To qualify, you must meet the current FHA, VA, or USDA loan requirements depending on the type of loan you are assuming. This typically means a minimum credit score of 580, although most lenders prefer 620-640. Your debt-to-income ratio should be under the 50% max under FHA guidelines. Additional information such as employment history, explanations of income for each applicant, and asset verification for a down payment may be needed to process the loan.
An assumable mortgage is a type of home loan that allows a homebuyer to take over the existing mortgage terms from the seller, with no cost to the seller. Many government-backed loans, such as FHA and VA loans, are eligible for assumption, and millions of these mortgages are available.
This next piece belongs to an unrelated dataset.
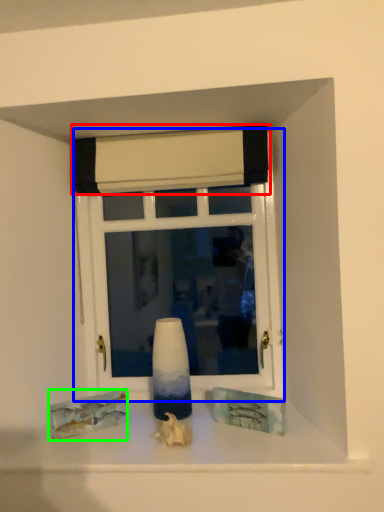
Question: Which object is positioned farthest from curtain (highlighted by a red box)? Select from window (highlighted by a blue box) and art (highlighted by a green box).

Choices:
 (A) window
 (B) art

Answer: (B)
When interest rates on mortgages are high, assuming a mortgage with a rate as low as 2% allows buyers to save up to thousands monthly compared to buying a home with a traditional mortgage at today’s average rates of 7%. A low-rate assumable mortgage could be the key to finding your dream home at an affordable price.
Roam has compiled available listings with low-rate assumable mortgages for you to browse. To get started, enter the city, state, zip code, or school district you’re interested in purchasing in. Utilize the search filters to narrow down your search. Click “Save search” to save your search preferences and activate listing notifications—we’ll email you as soon as new listings match your criteria.
Once you’ve found your dream home and ready to make an offer, schedule a call with a Roam Advisor directly from the listing. Your Roam Advisor will guide you through each step of the process, while also working directly with your agent, the servicer, and the seller to ensure you close on time.
When assuming the existing mortgage as part of a home purchase, the buyer has to cover the seller’s equity in the home. The seller’s equity is the purchase price minus the remaining mortgage balance. This amount must be covered in full through an all-cash down payment or by taking out a second mortgage.